Este hombre con su rostro teñido de negro vegetal podría llamarse don José o don Honorio. Lo podría llamar don Pompilio o Severino. Lo podría llamar con un nombre antiguo, como los abuelos de mi pueblo. Cuando veo la silueta de este hombre a lo lejos, tras ese montículo de tierra humeante, me está escribiendo una página de recuerdos, una nostalgia de tiempos idos. Nos está diciendo que a pesar de la apabullante modernidad, aún quedan oficios y tareas rústicas que están recordando la historia que nos antecedió y no debemos olvidarla.

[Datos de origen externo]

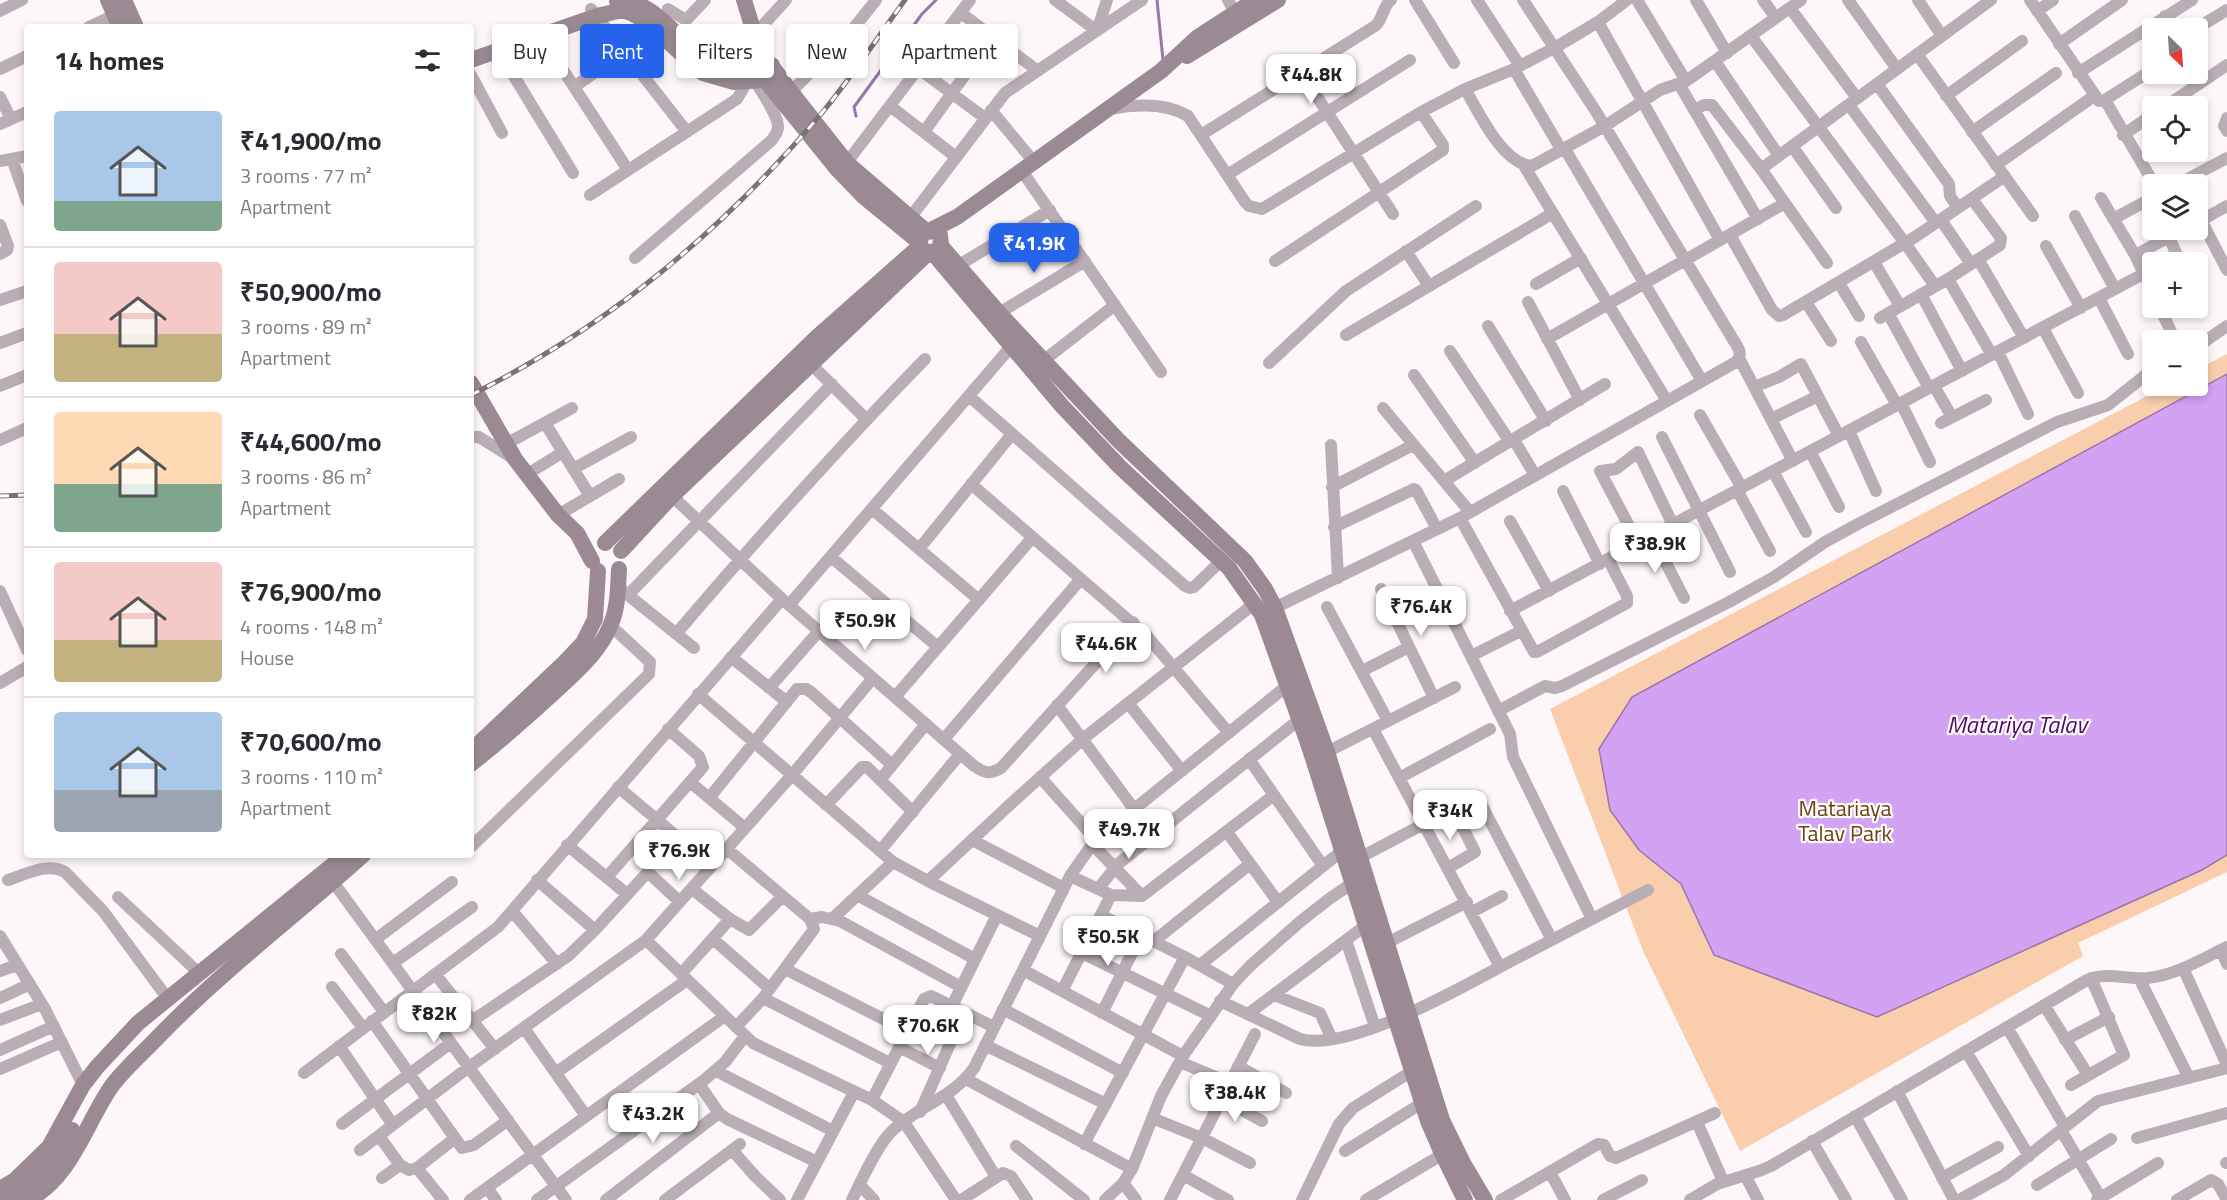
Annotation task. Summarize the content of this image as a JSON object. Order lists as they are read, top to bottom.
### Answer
{
  "water": ["Matariya Talav"],
  "parks": ["Matariaya Talav Park"],
  "north": "bottom right",
  "page": {
    "map_buttons": ["+", "−"],
    "chip": [
      "Buy",
      "Rent",
      "Filters",
      "New",
      "Apartment"
    ],
    "heading": "14 homes",
    "price": [
      "₹44.8K",
      "₹41.9K",
      "₹38.9K",
      "₹76.4K",
      "₹50.9K",
      "₹44.6K",
      "₹34K",
      "₹49.7K",
      "₹76.9K",
      "₹50.5K",
      "₹82K",
      "₹70.6K",
      "₹38.4K",
      "₹43.2K"
    ],
    "list": [
      {
        "name": "₹41,900/mo",
        "note": "3 rooms · 77 m² · Apartment"
      },
      {
        "name": "₹50,900/mo",
        "note": "3 rooms · 89 m² · Apartment"
      },
      {
        "name": "₹44,600/mo",
        "note": "3 rooms · 86 m² · Apartment"
      },
      {
        "name": "₹76,900/mo",
        "note": "4 rooms · 148 m² · House"
      },
      {
        "name": "₹70,600/mo",
        "note": "3 rooms · 110 m² · Apartment"
      }
    ]
  }
}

En mis recorridos en bici, por la comarca quindiana, me he encontrado con una imagen idílica de mi niñez: el oficio de carbonero. A lo lejos, tras un camino veredal del municipio de Filandia, aprecié esa pila humeante, un montículo oscuro que irradiaba un olor particular de tierra y madera cocida. Un vaho único para quienes conocimos esta labor cotidiana de nuestra infancia. Tras esa construcción rústica se hallaba una silueta campesina, hombre con rostro de madera que trae el recuerdo de ciertos oficios tradicionales, casi extintos, de nuestra región como: el arriero, el guaquero, el vocero, las lavanderas, entre muchos otros.

En nuestra infancia de pueblos y ciudades de origen campesino, era común ir a la tienda del barrio o entrar a humildes locales donde vendían, por unas cuantas monedas, un poco de carbón vegetal para asar las arepas, cocinar en fogones de leña o calentar las planchas de metal para la ropa de domingo. Aún recuerdo la carbonería de don Pedro en mi calle.

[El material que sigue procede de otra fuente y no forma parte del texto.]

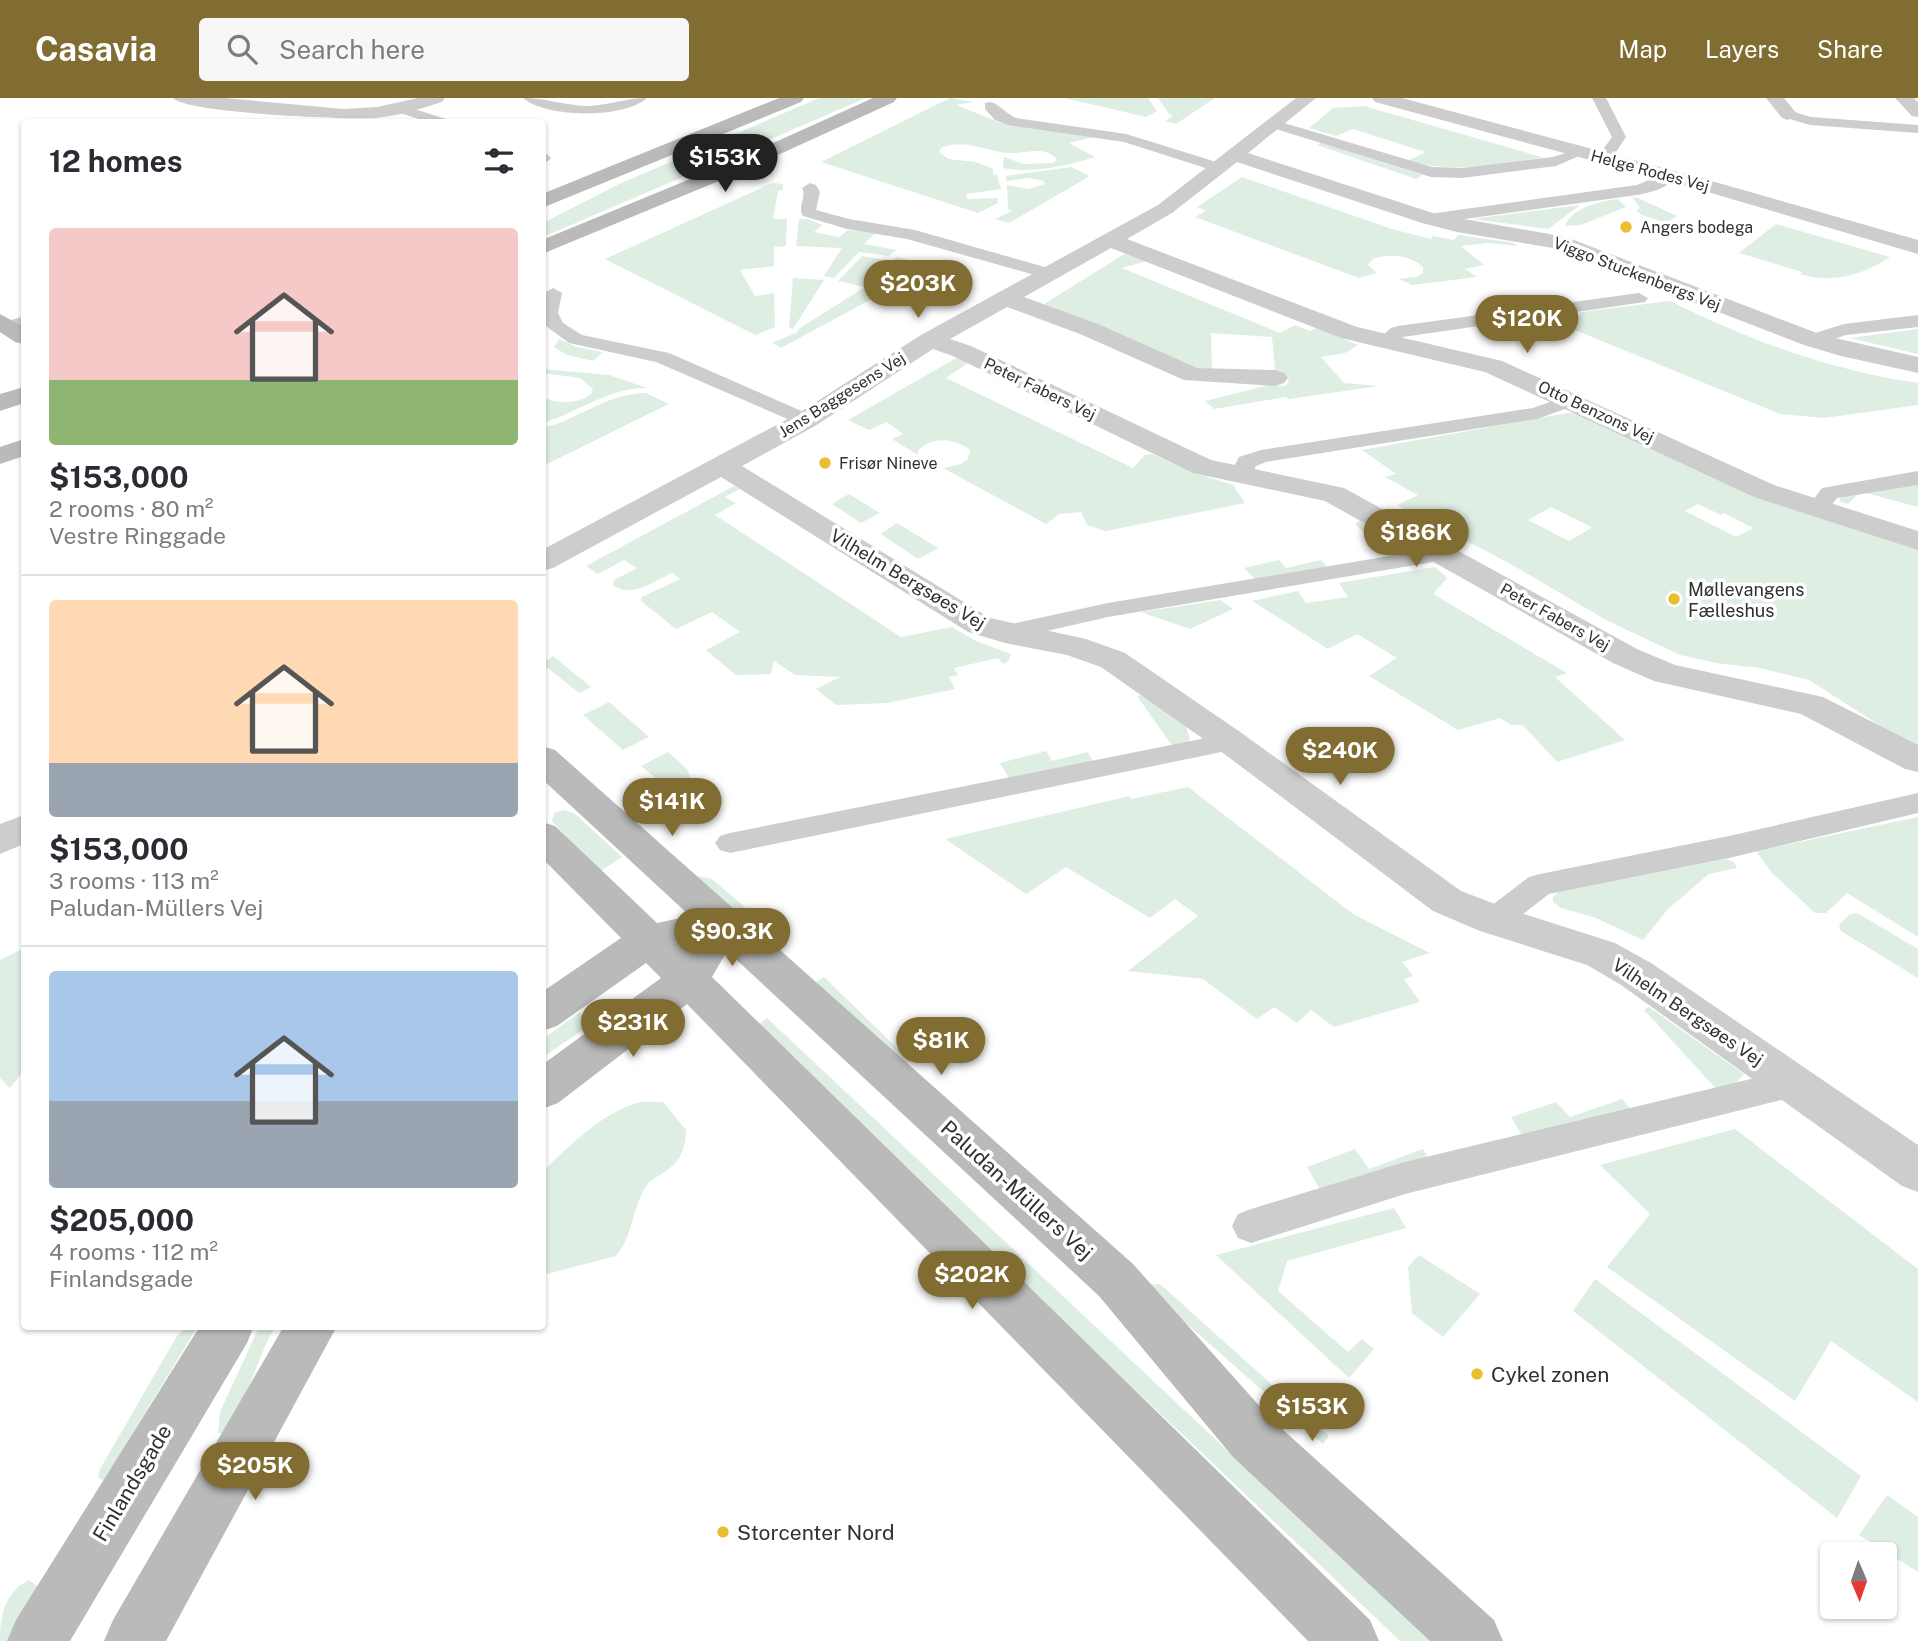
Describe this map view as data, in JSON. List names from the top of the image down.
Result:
{
  "streets": {
    "street": [
      "Helge Rodes Vej",
      "Viggo Stuckenbergs Vej",
      "Peter Fabers Vej",
      "Jens Baggesens Vej",
      "Otto Benzons Vej",
      "Vilhelm Bergsøes Vej",
      "Paludan-Müllers Vej",
      "Finlandsgade"
    ]
  },
  "crossings": [
    ["Viggo Stuckenbergs Vej", "Jens Baggesens Vej"],
    ["Peter Fabers Vej", "Jens Baggesens Vej"],
    ["Jens Baggesens Vej", "Otto Benzons Vej"],
    ["Jens Baggesens Vej", "Vilhelm Bergsøes Vej"]
  ],
  "places": [
    "Angers bodega",
    "Frisør Nineve",
    "Møllevangens Fælleshus",
    "Cykel zonen",
    "Storcenter Nord"
  ],
  "north": "bottom",
  "page": {
    "header": "Casavia",
    "search": "Search here",
    "nav": ["Map", "Layers", "Share"],
    "heading": "12 homes",
    "price": [
      "$153K",
      "$203K",
      "$120K",
      "$186K",
      "$240K",
      "$141K",
      "$90.3K",
      "$231K",
      "$81K",
      "$202K",
      "$153K",
      "$205K"
    ],
    "list": [
      {
        "name": "$153,000",
        "note": "2 rooms · 80 m² · Vestre Ringgade"
      },
      {
        "name": "$153,000",
        "note": "3 rooms · 113 m² · Paludan-Müllers Vej"
      },
      {
        "name": "$205,000",
        "note": "4 rooms · 112 m² · Finlandsgade"
      }
    ]
  }
}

Hombres fuertes y laboriosos se internaban en los montes y selvas de las montañas andinas para descuajar los altos troncos de Caracolí, Cachimbos, Guácimos y Nogales. Con estos árboles en trozos, hacían una pila vertical, la cual era cubierta con hojas, pasto y tierra. Se encendía en su centro. Al final de una semana, la madera se va trasformando de manera anaeróbica, en carbón vegetal. Este era empacado en costales de cabuya y transportado al pueblo más cercano en mulas o carretas. Este rudo oficio requería de largas jornadas de vigilancia y atención permanente, ya que un descuido podía reducir la madera interna a cenizas.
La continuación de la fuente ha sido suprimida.